THE TASK —
Reproduce, word for word, all of the records; the pictures stay out.

Start of RECORDS TO USE

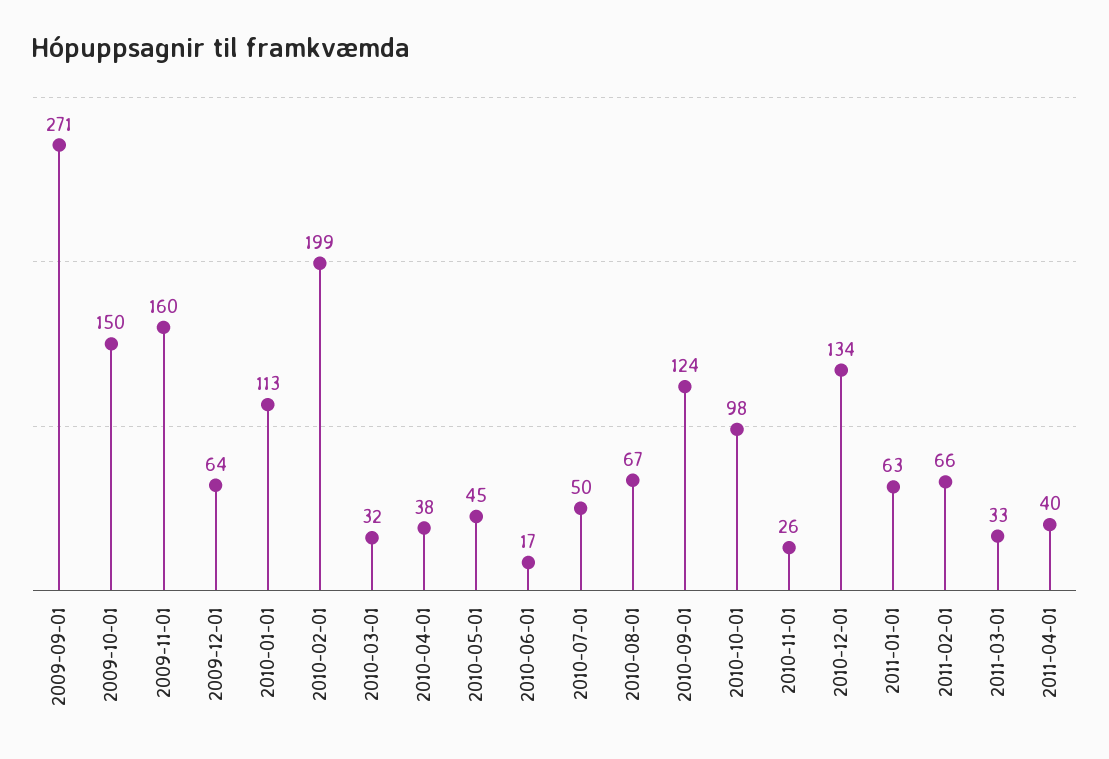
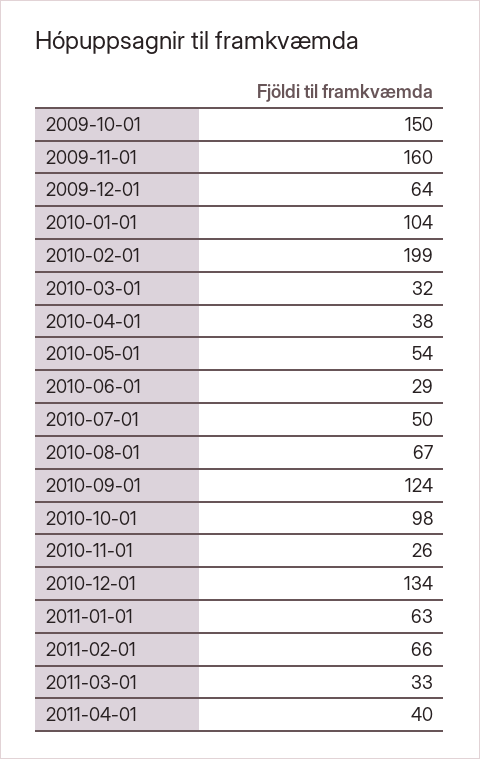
2009-09-01: 271 -> none
2010-01-01: 113 -> 104
2010-05-01: 45 -> 54
2010-06-01: 17 -> 29

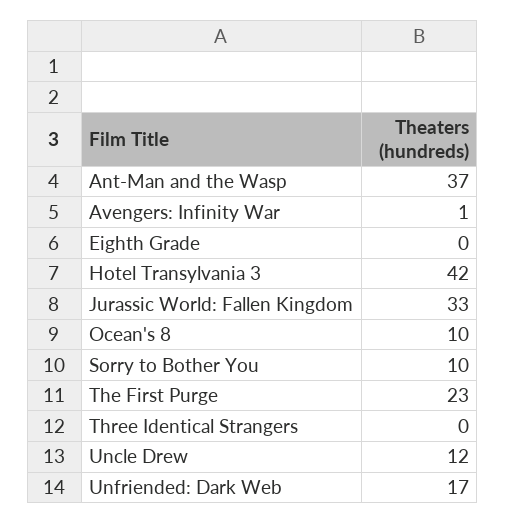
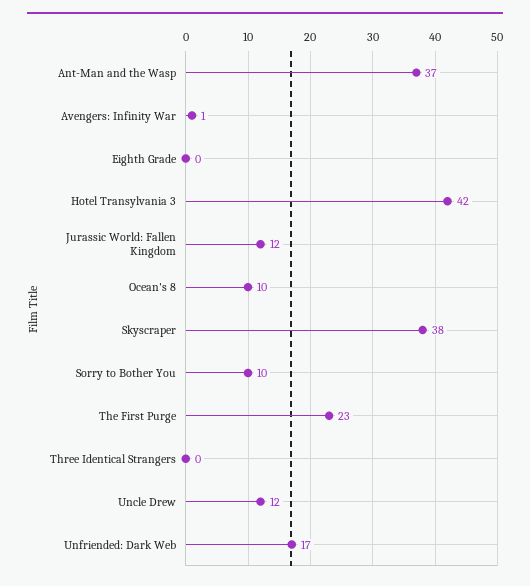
Jurassic World: Fallen Kingdom: 33 -> 12
Skyscraper: none -> 38

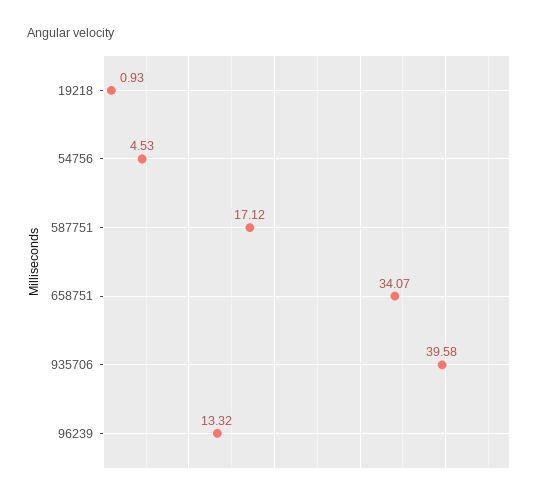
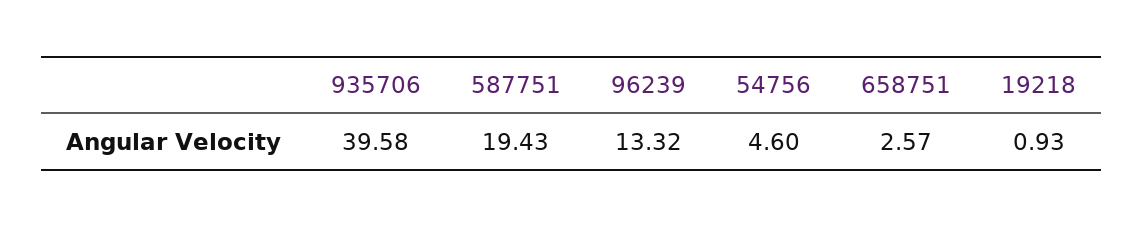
54756: 4.53 -> 4.6
587751: 17.12 -> 19.43
658751: 34.07 -> 2.57

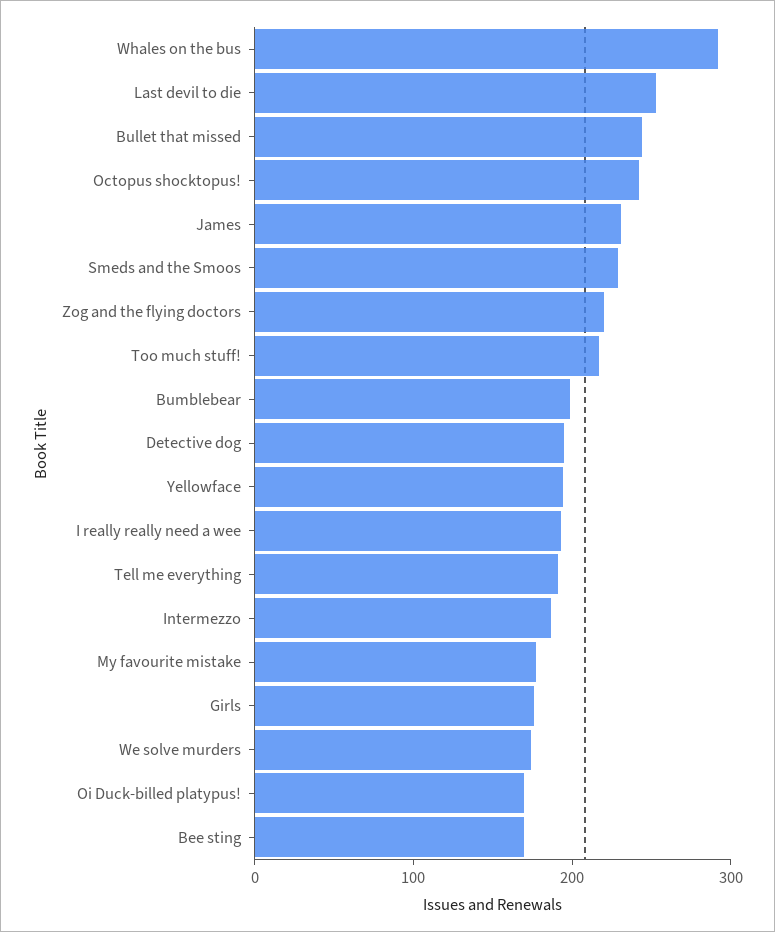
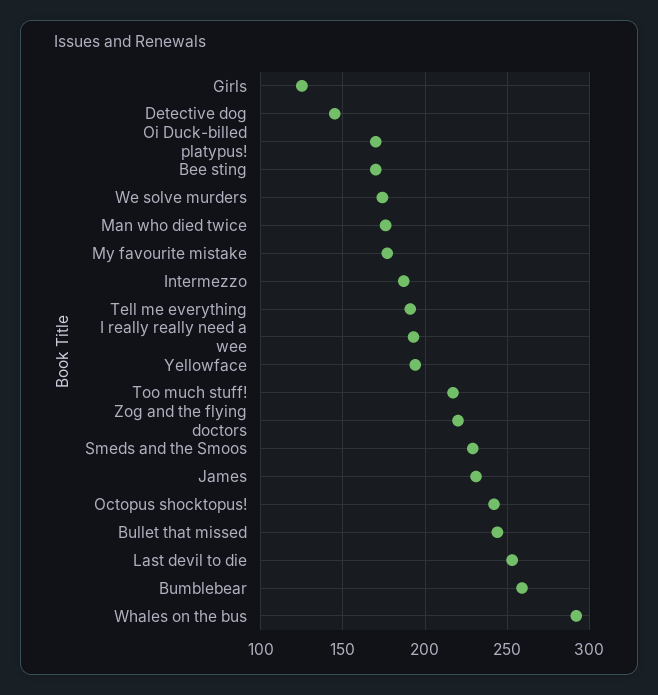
Bumblebear: 200 -> 260
Detective dog: 200 -> 145
Girls: 180 -> 125
Man who died twice: none -> 175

End of RECORDS TO USE

SOLUTION TO THIS TASK —
2009-09-01: 271 -> none
2010-01-01: 113 -> 104
2010-05-01: 45 -> 54
2010-06-01: 17 -> 29

Jurassic World: Fallen Kingdom: 33 -> 12
Skyscraper: none -> 38

54756: 4.53 -> 4.6
587751: 17.12 -> 19.43
658751: 34.07 -> 2.57

Bumblebear: 200 -> 260
Detective dog: 200 -> 145
Girls: 180 -> 125
Man who died twice: none -> 175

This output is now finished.